Posted by: aaron on March 31, 2007 12:51 PMNine. You're old enough to think you know what's going on, but not old enough to have a whole lot of responsibility. You can be impertinent, and excused as "just a kid". You have boundless energy, insatiable curiosity, and are not yet burdened by the whole subject of relations between the sexes. Fourth grade is not particularly challanging, and you have lots of time to daydream in class, and no homework. You can read adult books and magazines and sometimes you're on the verge of understanding. You laugh more and hurt less. You view nature as Annie Dillard does, an unceasing wonderland of neat things, large and small. Fifty three years later, I'm still nine.

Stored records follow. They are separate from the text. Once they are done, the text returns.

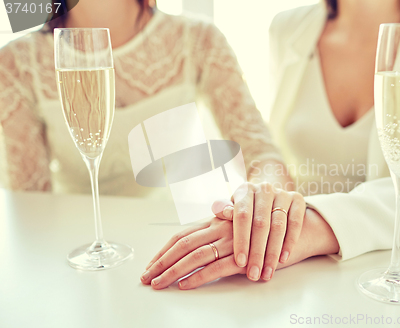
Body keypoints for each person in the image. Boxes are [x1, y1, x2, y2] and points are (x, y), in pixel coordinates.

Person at [141, 0, 400, 290]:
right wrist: (266, 211)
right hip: (294, 278)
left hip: (397, 275)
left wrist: (315, 225)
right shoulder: (288, 28)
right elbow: (273, 153)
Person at [0, 0, 292, 197]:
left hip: (172, 242)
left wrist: (265, 200)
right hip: (75, 252)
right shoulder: (18, 62)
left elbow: (262, 155)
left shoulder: (199, 39)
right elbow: (31, 201)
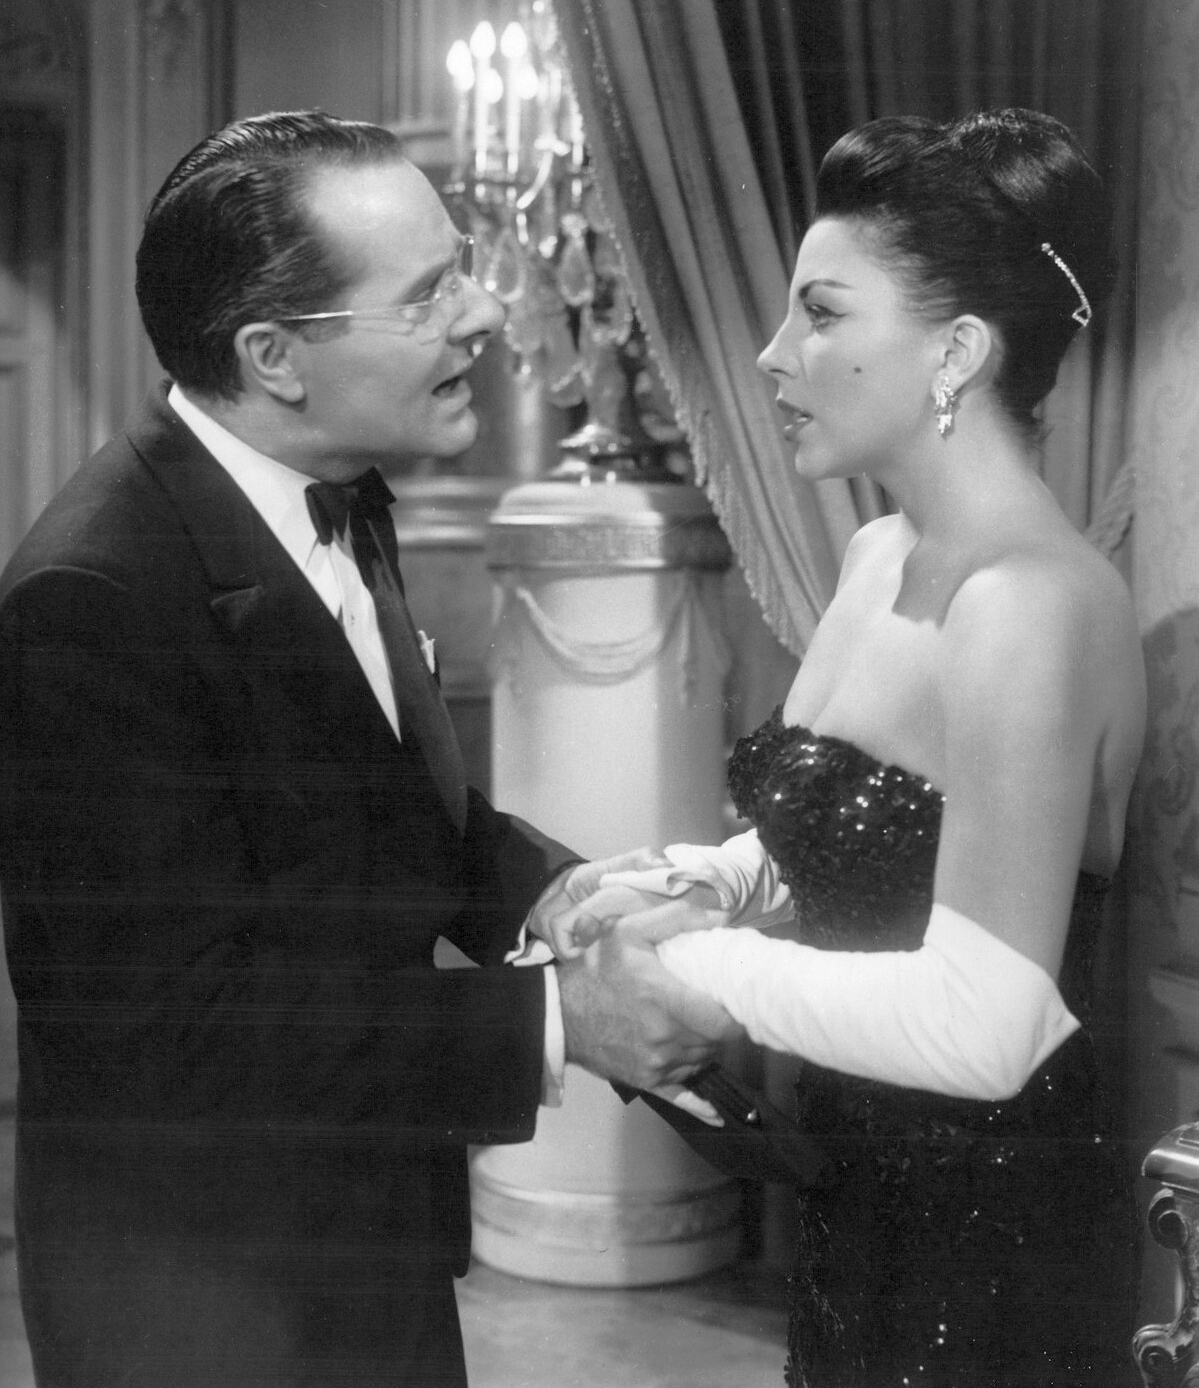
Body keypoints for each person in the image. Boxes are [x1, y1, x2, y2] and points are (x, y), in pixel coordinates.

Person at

Posted by: tatosotelelava on March 31, 2007 1:23 PMI turned 40 on March 25th, but I'm really only 28. I'll always be 28. Don't know why, but I've been telling my wife for years that I will never grow up. I can't. I don't want to. I refuse.
28 forever.
Of course, this means dad is going to be a terrible embarrassment for my two daughters.
Posted by: dogwood on March 31, 2007 3:16 PMI'm another 28. And as I'm really 36 it is just starting to tell.
Sadly my best year was 22/23. Or maybe 30. Either way it didn't coincide.
9 only works from an adult point of view. An adult could have a ball at 9 (think Calvin and Hobbes) but to a 9 year old it doesn't come easy at all.
Posted by: doctorpat on April 1, 2007 11:21 PMProbably early 30s. Old enough to be cynical about the youth of today(I may be 21, but I routinely say things like "Kids these days..." to people older than me), but young enough to enjoy a lot of the same things.
Posted by: Alex Sloat on April 2, 2007 11:54 AMI have to add my own slight twist to this: I'm a 13 year-old boy, despite the fact that I'm actually a 28 year-old woman. I love teasing my little sister (a permanent 45 year-old), watching movies and shows that emphasize crude humor and/or lots of gore, and being generally immature. When I worked in day care I tended to bond better with the 6th grade boys because we talked about video games and sports.
Thank goodness my (younger) husband is so much more mature than I am.
Posted by: Christina on April 2, 2007 3:31 PMI think I'm too young to know yet. I'm 25, and I know that my permanent age is older than I am now, but because I've not yet experienced any of those older ages, I'm not sure whether the amount older I feel should be pinned at 30 or 40 or 50. I assume I'll know when I get there.